Menurut Ismail, pendidikan etika berinternet perlu diajarkan sejak dini, bahkan sejak usia prasekolah. ”Cara agar civility kita bisa lebih baik adalah memulai dari pendidikan dini. Walau dari penelitian kesopanan berinternet anak muda masih bagus, untuk ke depan perlu dipikirkan. Kita harus punya digital citizenship atau pendidikan yang mengarah ke pembentukan masyarakat digital,” tuturnya.
Selama 2020, Kementerian Komunikasi dan Informatika (Kominfo) menemukan 1.387 jenis hoaks yang teridentifikasi sejak pandemi Covid-19 pertama kali menyentuh Indonesia pada Maret 2020. Berita hoaks juga banyak mengiringi distribusi vaksin Covid-19. Sampai 23 Februari 2021, Kominfo mengidentifikasi 111 isu hoaks yang berkaitan dengan vaksin Covid-19.

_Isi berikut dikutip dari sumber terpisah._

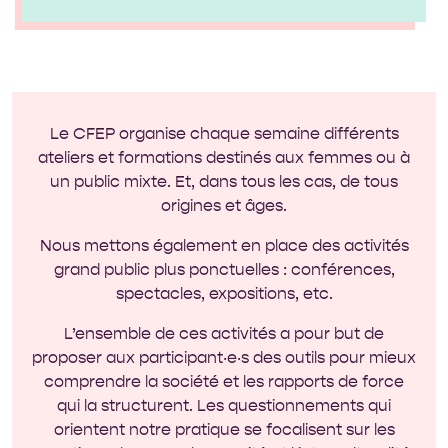
Le CFEP organise chaque semaine différents
ateliers et formations destinés aux femmes ou à
un public mixte. Et, dans tous les cas, de tous
origines et âges.
Nous mettons également en place des activités
grand public plus ponctuelles : conférences,
spectacles, expositions, etc.
L’ensemble de ces activités a pour but de
proposer aux participant‧e‧s des outils pour mieux
comprendre la société et les rapports de force
qui la structurent. Les questionnements qui
orientent notre pratique se focalisent sur les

Selain menghapus konten yang terbukti hoaks dari media sosial sebagai sumber penyebaran, berita yang sudah mengganggu ketertiban umum akan ditindaklanjuti dengan melibatkan penegak hukum.
Literasi digital
Staf Ahli Menteri Komunikasi dan Informatika Bidang Komunikasi dan Media Massa Henry Subiakto, yang dihubungi Kompas, berpendapat, kontribusi netizen dewasa dalam penyebaran hoaks dan ujaran kebencian terjadi karena rendahnya literasi digital.
Hal ini semakin diperparah dengan terjadinya polarisasi politik. ”Tahun politik pada 2014, 2017, dan 2019 punya andil dalam pembentukan polarisasi politik khususnya di media sosial. Ini jadi contoh buruk untuk generasi muda, yang menurut survei, lebih sopan dalam berinternet,” ujarnya.
Oleh karena itu, pemerintah dan politisi berperan memunculkan keteladanan di dunia maya dengan menghadirkan interaksi dan komunikasi yang lebih sopan. Sikap bijak dalam berinteraksi di internet juga perlu lebih disadari oleh pengguna internet. Apalagi, jejak digital yang mudah ditemui kerap menentukan persepsi dan karakter pribadi seseorang.
”Kita semua, masyarakat dan pemerintah, perlu meningkatkan literasi digital dengan memanfaatkan internet secara sopan, sehat, dan produktif,” ujarnya.
Menurut dia, pemerintah terus berupaya dan berbenah untuk memerangi hoaks dan perundungan siber melalui kerja sama dengan penegak hukum. Perangkat hukum, seperti Undang-Undang Informasi dan Transaksi Elektronik (UU ITE), menurut dia, juga perlu didukung dan disempurnakan untuk memperbaiki perilaku masyarakat di dunia maya.
Selain itu, ia juga menyoroti peran media konvensional. Media diimbau agar tidak menggunakan war journalism atau jurnalisme perang yang hanya memperpanas konflik. ”Media harus bisa memetakan konflik, kenapa terjadi konflik, dan melihat konteksnya dari berbagai sisi, agar masyarakat lebih paham,” imbuhnya.
Peran pendidikan juga dinilai penting untuk membentuk masyarakat yang melek digital dan sopan di dunia maya.